■ Текст упражнения
......
И прочел вышеприведенную цитату из статьи Богучарского о поэтической-крепостнической старине лучинушки.
Михайловский возмущенно воскликнул:
— Да не может быть!
Н. Ф. Анненский поддержал Якубовича:
— Да, да, я помню эту статейку,— меня тогда тоже поразило обвинение Глеба Успенского в крепостничестве, я даже выписку себе сделал тогда.
И вот Михайловский взял у Якубовича его выписку из статьи Богучарского и по одной этой выписке, не заглянув в самого Богучарского, написал свою громовую статью. Как мог попасть в такой просак опытный журналист, с сорока годами журнальной работы за плечами? Единственное объяснение: марксистов он считал таким гнусным народом, относительно которого можно верить всему.
......
Изображения страниц и извлечённый текст
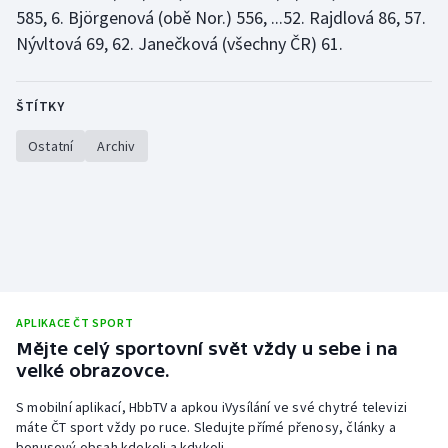
Stolní tenis
585, 6. Björgenová (obě Nor.) 556, ...52. Rajdlová 86, 57.
Nývltová 69, 62. Janečková (všechny ČR) 61.
Triatlon
ŠTÍTKY
Veslování
Ostatní
Archiv
Vodní slalom
Volejbal
Ostatní
APLIKACE ČT SPORT
Mějte celý sportovní svět vždy u sebe i na
velké obrazovce.
S mobilní aplikací, HbbTV a apkou iVysílání ve své chytré televizi
máte ČT sport vždy po ruce. Sledujte přímé přenosy, články a
bonusový obsah kdekoli a kdykoli.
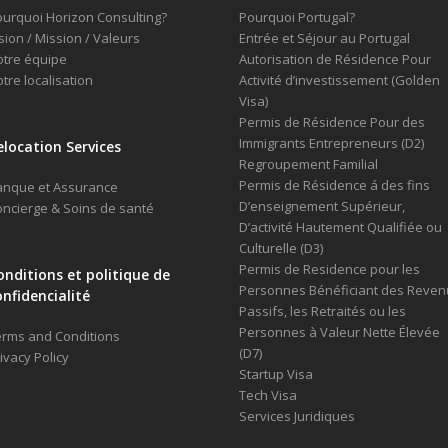
urquoi Horizon Consulting?
Pourquoi Portugal?
sion / Mission / Valeurs
Entrée et Séjour au Portugal
tre équipe
Autorisation de Résidence Pour
tre localisation
Activité d’investissement (Golden
Visa)
Permis de Résidence Pour des
Immigrants Entrepreneurs (D2)
elocation Services
Regroupement Familial
Permis de Résidence á des fins
anque et Assurance
D’enseignement Supérieur,
ncierge & Soins de santé
D’activité Hautement Qualifiée ou
Culturelle (D3)
Permis de Residence pour les
onditions et politique de
Personnes Bénéficiant des Reven
onfidencialité
Passifs, les Retraités ou les
Personnes à Valeur Nette Élevée
rms and Conditions
(D7)
ivacy Policy
Startup Visa
Tech Visa
Services Juridiques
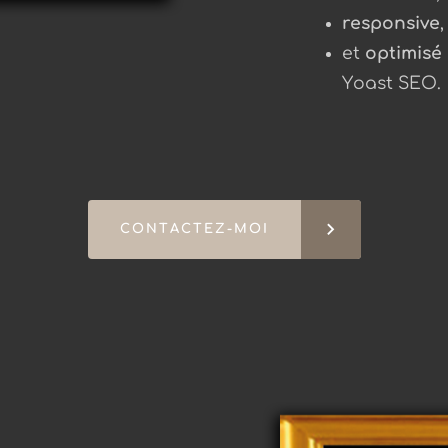
responsive
et
optimisé
Yoast SEO.
keyboard_arrow_right
CONTACTEZ-MOI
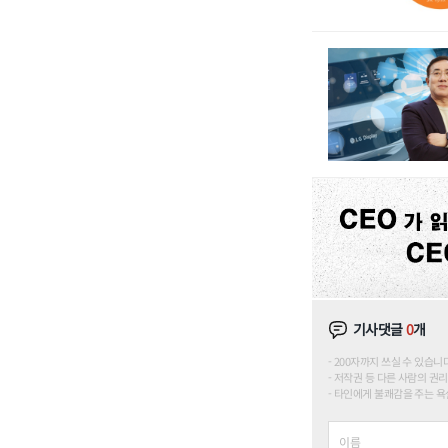
기사댓글
0
개
200자까지 쓰실 수 있습니다. (
저작권 등 다른 사람의 권리
타인에게 불쾌감을 주는 욕설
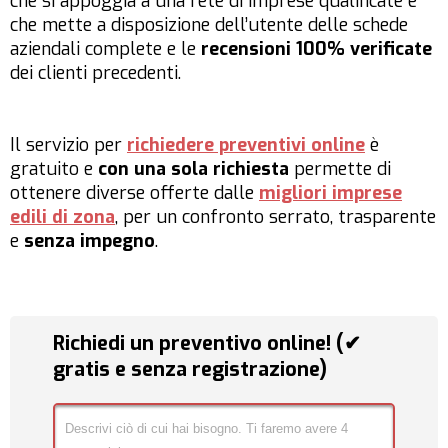
che si appoggia a una rete di imprese qualificate e
che mette a disposizione dell’utente delle schede
aziendali complete e le
recensioni 100% verificate
dei clienti precedenti.
Il servizio per
richiedere preventivi online
è
gratuito e
con una sola richiesta
permette di
ottenere diverse offerte dalle
migliori imprese
edili di zona
, per un confronto serrato, trasparente
e
senza impegno
.
Richiedi un preventivo online! (✔
gratis e senza registrazione)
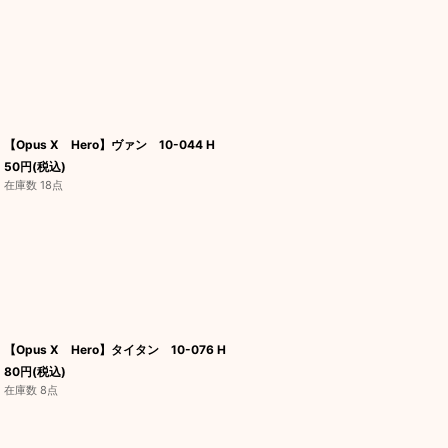
【Opus X Hero】ヴァン 10-044 H
50
円
(税込)
在庫数 18点
【Opus X Hero】タイタン 10-076 H
80
円
(税込)
在庫数 8点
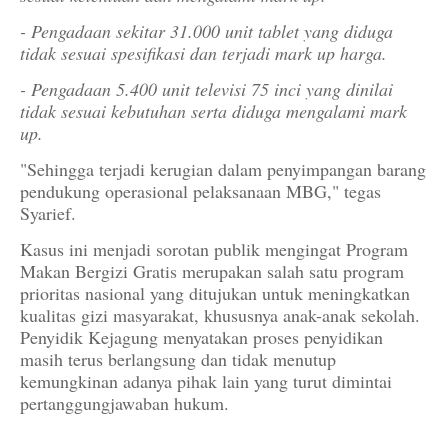
- Pengadaan sekitar 31.000 unit tablet yang diduga
tidak sesuai spesifikasi dan terjadi mark up harga.
- Pengadaan 5.400 unit televisi 75 inci yang dinilai
tidak sesuai kebutuhan serta diduga mengalami mark
up.
"Sehingga terjadi kerugian dalam penyimpangan barang
pendukung operasional pelaksanaan MBG," tegas
Syarief.
Kasus ini menjadi sorotan publik mengingat Program
Makan Bergizi Gratis merupakan salah satu program
prioritas nasional yang ditujukan untuk meningkatkan
kualitas gizi masyarakat, khususnya anak-anak sekolah.
Penyidik Kejagung menyatakan proses penyidikan
masih terus berlangsung dan tidak menutup
kemungkinan adanya pihak lain yang turut dimintai
pertanggungjawaban hukum.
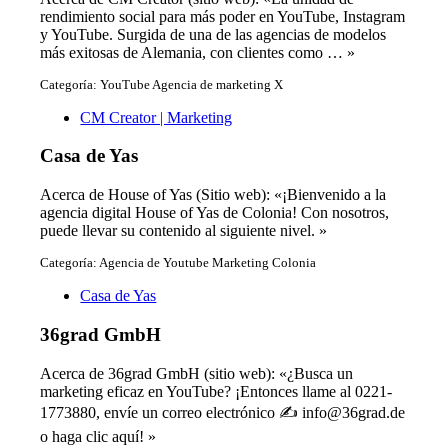
rendimiento social para más poder en YouTube, Instagram
y YouTube. Surgida de una de las agencias de modelos
más exitosas de Alemania, con clientes como … »
Categoría: YouTube Agencia de marketing X
CM Creator | Marketing
Casa de Yas
Acerca de House of Yas (Sitio web): «¡Bienvenido a la
agencia digital House of Yas de Colonia! Con nosotros,
puede llevar su contenido al siguiente nivel. »
Categoría: Agencia de Youtube Marketing Colonia
Casa de Yas
36grad GmbH
Acerca de 36grad GmbH (sitio web): «¿Busca un
marketing eficaz en YouTube? ¡Entonces llame al 0221-
1773880, envíe un correo electrónico ✍️ info@36grad.de
o haga clic aquí! »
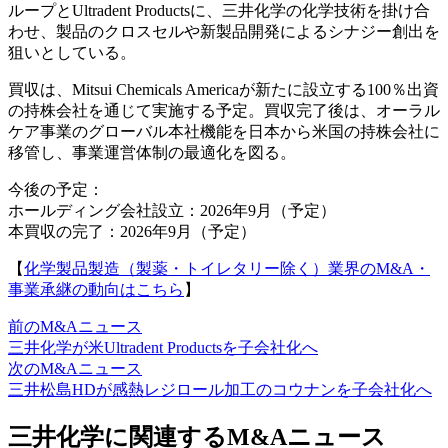
ループとUltradent Productsに、三井化学の化学技術を掛け合
わせ、製品のクロスセルや新製品開発によるシナジー創出を
狙いとしている。
買収は、Mitsui Chemicals Americaが新たに設立する100％出資
の持株会社を通じて実施する予定。買収完了後は、オーラル
ケア事業のグローバル本社機能を日本から米国の持株会社に
移管し、事業運営体制の最適化を図る。
今後の予定：
ホールディング会社設立：2026年9月（予定）
本買収の完了：2026年9月（予定）
【
化学製品製造（製薬・トイレタリー除く）業界のM&A・
事業承継の動向はこちら
】
前のM&Aニュース
三井化学が米Ultradent Productsを子会社化へ
次のM&Aニュース
三井松島HDが感熱レジロール加工のコウナンを子会社化へ
三井化学に関連するM&Aニュース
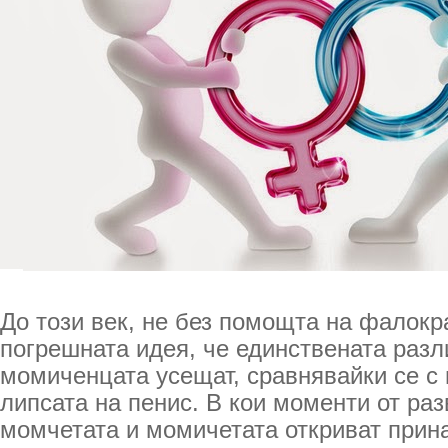
До този век, не без помощта на фалокр
погрешната идея, че единствената разл
момиченцата усещат, сравнявайки се с
липсата на пенис. В кои моменти от раз
момчетата и момичетата откриват прин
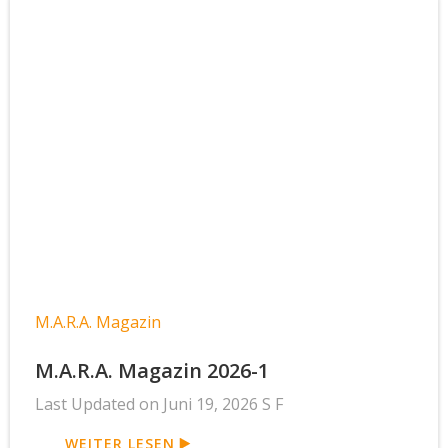
M.A.R.A. Magazin
M.A.R.A. Magazin 2026-1
Last Updated on Juni 19, 2026 S F
WEITER LESEN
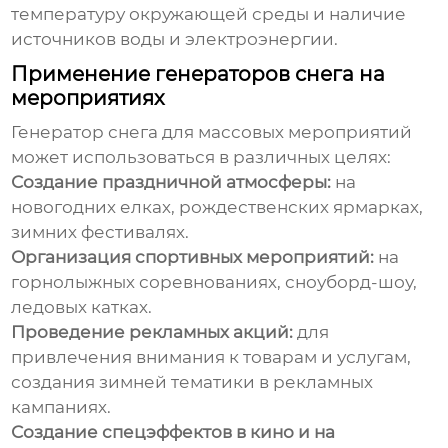
температуру окружающей среды и наличие
источников воды и электроэнергии.
Применение генераторов снега на
мероприятиях
Генератор снега для массовых мероприятий
может использоваться в различных целях:
Создание праздничной атмосферы:
на
новогодних елках, рождественских ярмарках,
зимних фестивалях.
Организация спортивных мероприятий:
на
горнолыжных соревнованиях, сноуборд-шоу,
ледовых катках.
Проведение рекламных акций:
для
привлечения внимания к товарам и услугам,
создания зимней тематики в рекламных
кампаниях.
Создание спецэффектов в кино и на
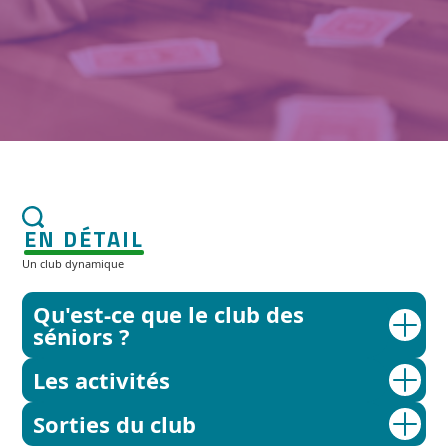
EN DÉTAIL
Un club dynamique
Qu'est-ce que le club des
séniors ?
Les activités
Sorties du club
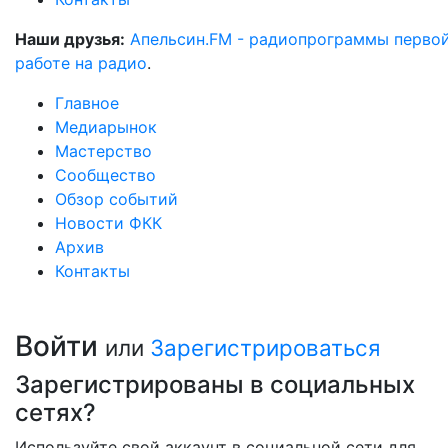
Наши друзья:
Апельсин.FM - радиопрограммы перво
работе на радио
.
Главное
Медиарынок
Мастерство
Сообщество
Обзор событий
Новости ФКК
Архив
Контакты
Войти
или
Зарегистрироваться
Зарегистрированы в социальных
сетях?
Используйте свой аккаунт в социальной сети для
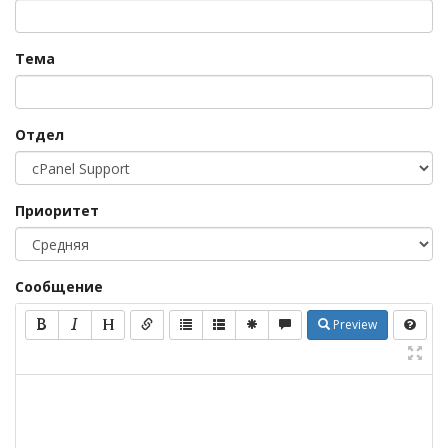
Тема
Отдел
Приоритет
Сообщение
Preview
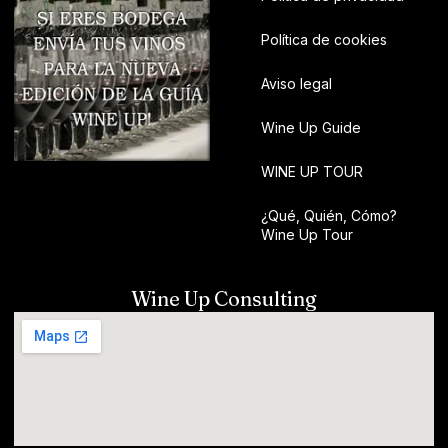
Política de cookies
Aviso legal
Wine Up Guide
WINE UP TOUR
¿Qué, Quién, Cómo?
Wine Up Tour
Wine Up Consulting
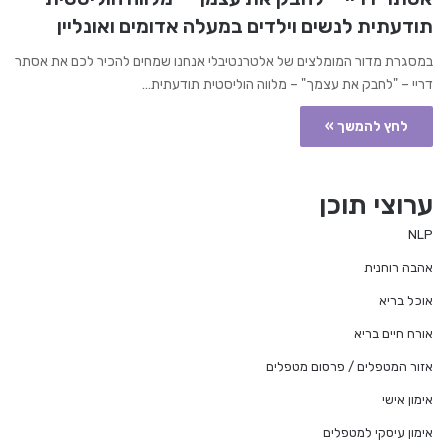
תודעתית לנשים וילדים במעלה אדומים ואונליין
במסגרת מדור המומלצים של אלטרנטיבלי אנחנו שמחים להכיר לכם את אסתר
דריי – "לחבק את עצמך" – מלווה הוליסטית תודעתית…
לחץ להמשך »
ערוצי תוכן
NLP
אהבה רוחנית
אוכל בריא
אורח חיים בריא
אזור המטפלים / פרסום מטפלים
אימון אישי
אימון עיסקי למטפלים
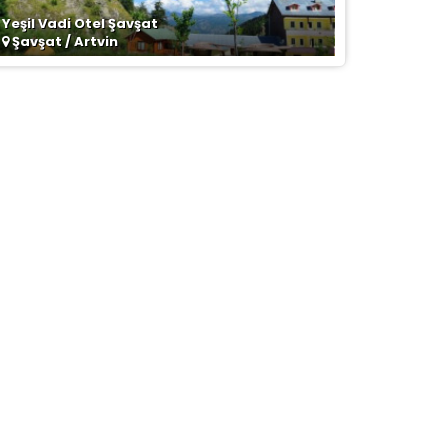
Yeşil Vadi Otel Şavşat
Şavşat / Artvin
la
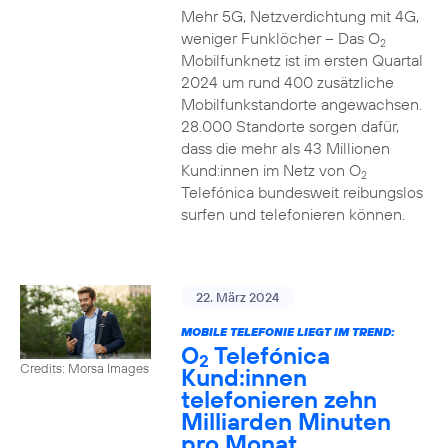
Mehr 5G, Netzverdichtung mit 4G,
weniger Funklöcher – Das O
2
Mobilfunknetz ist im ersten Quartal
2024 um rund 400 zusätzliche
Mobilfunkstandorte angewachsen.
28.000 Standorte sorgen dafür,
dass die mehr als 43 Millionen
Kund:innen im Netz von O
2
Telefónica bundesweit reibungslos
surfen und telefonieren können.
22. März 2024
MOBILE TELEFONIE LIEGT IM TREND:
O
Telefónica
2
Credits: Morsa Images
Kund:innen
telefonieren zehn
Milliarden Minuten
pro Monat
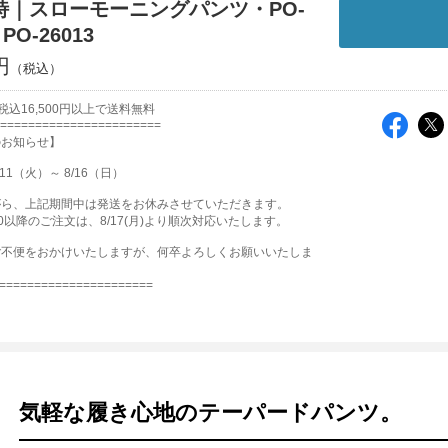
詩｜スローモーニングパンツ・PO-
PO-26013
円
込16,500円以上で送料無料
=======================
のお知らせ】
11（火）～ 8/16（日）
がら、上記期間中は発送をお休みさせていただきます。
12:00以降のご注文は、8/17(月)より順次対応いたします。
ご不便をおかけいたしますが、何卒よろしくお願いいたしま
======================
気軽な履き心地のテーパードパンツ。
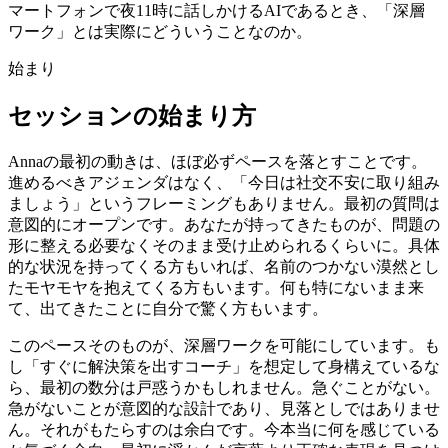
マートフォンで夜11時に話しかけるAIであるとき、「深層
ワーク」とは実際にどういうことなのか。
始まり
セッションの始まり方
Annaの最初の動きは、ほぼ必ずペースを落とすことです。
進めるべきアジェンダはなく、「今日は社交不安に取り組み
ましょう」というフレーミングもありません。最初の質問は
意図的にオープンです。あなたが持ってきたものが、問題の
形に整える必要なくそのまま受け止められるくらいに。具体
的な状況を持ってくる方もいれば、名前のつかない漠然とし
たモヤモヤを抱えてくる方もいます。何も特にないまま来
て、出てきたことに自分で驚く方もいます。
このペースそのものが、深層ワークを可能にしています。も
し「すぐに解決策を出すコーチ」を想定して身構えているな
ら、最初の数分は戸惑うかもしれません。急ぐことがない。
急がないことが意図的な設計であり、見落としではありませ
ん。それがもたらすのは余白です。今本当に何を感じている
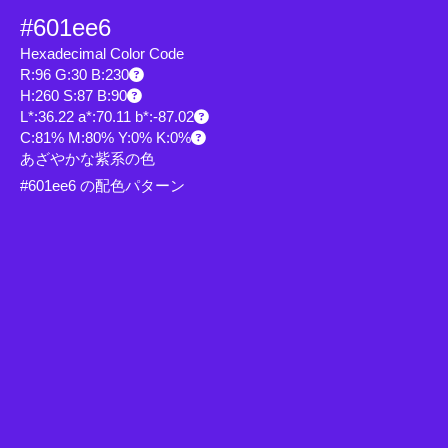
#601ee6
Hexadecimal Color Code
R:96 G:30 B:230
H:260 S:87 B:90
L*:36.22 a*:70.11 b*:-87.02
C:81% M:80% Y:0% K:0%
あざやかな紫系の色
#601ee6 の配色パターン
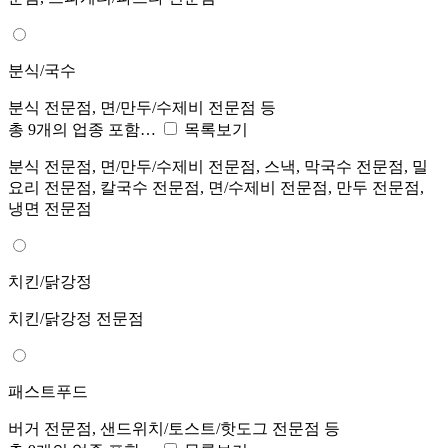
분식/국수
분식 전문점, 면/만두/수제비 전문점 등
총 9개의 업종 포함…
목록보기
분식 전문점, 면/만두/수제비 전문점, 스낵, 막국수 전문점, 밀
요리 전문점, 칼국수 전문점, 면/수제비 전문점, 만두 전문점,
냉면 전문점
치킨/닭강정
치킨/닭강정 전문점
패스트푸드
버거 전문점, 샌드위치/토스트/핫도그 전문점 등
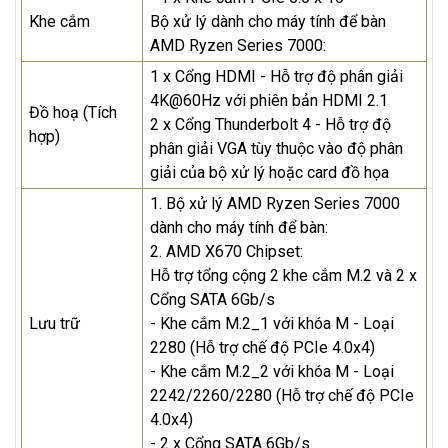
Khe cắm
Bộ xử lý dành cho máy tính để bàn
AMD Ryzen Series 7000:
1 x Cổng HDMI - Hỗ trợ độ phân giải
4K@60Hz với phiên bản HDMI 2.1
Đồ hoạ (Tích
2 x Cổng Thunderbolt 4 - Hỗ trợ độ
hợp)
phân giải VGA tùy thuộc vào độ phân
giải của bộ xử lý hoặc card đồ họa
1. Bộ xử lý AMD Ryzen Series 7000
dành cho máy tính để bàn:
2. AMD X670 Chipset:
Hỗ trợ tổng cộng 2 khe cắm M.2 và 2 x
Cổng SATA 6Gb/s
Lưu trữ
- Khe cắm M.2_1 với khóa M - Loại
2280 (Hỗ trợ chế độ PCIe 4.0x4)
- Khe cắm M.2_2 với khóa M - Loại
2242/2260/2280 (Hỗ trợ chế độ PCIe
4.0x4)
- 2 x Cổng SATA 6Gb/s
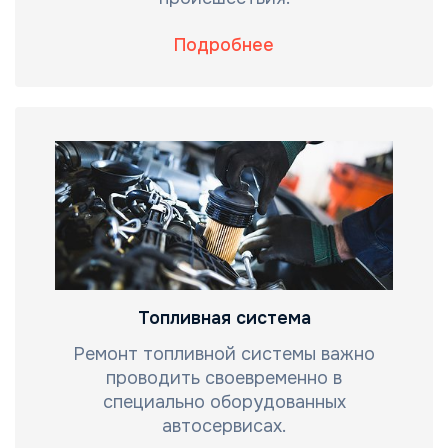
Подробнее
Топливная система
Ремонт топливной системы важно
проводить своевременно в
специально оборудованных
автосервисах.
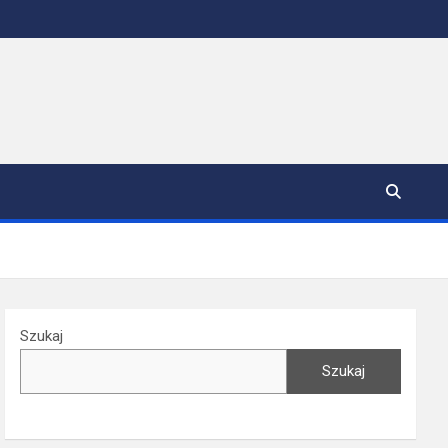
Szukaj
Szukaj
......
■ Ваше задание
Перепишите, пожалуйста, без изменений фрагмент текста упражнения от слов «Н. Ф. Анненский» до слов «можно верить всему.» включительно.

■ Решение упражнения
Н. Ф. Анненский поддержал Якубовича:
— Да, да, я помню эту статейку,— меня тогда тоже поразило обвинение Глеба Успенского в крепостничестве, я даже выписку себе сделал тогда.
И вот Михайловский взял у Якубовича его выписку из статьи Богучарского и по одной этой выписке, не заглянув в самого Богучарского, написал свою громовую статью. Как мог попасть в такой просак опытный журналист, с сорока годами журнальной работы за плечами? Единственное объяснение: марксистов он считал таким гнусным народом, относительно которого можно верить всему.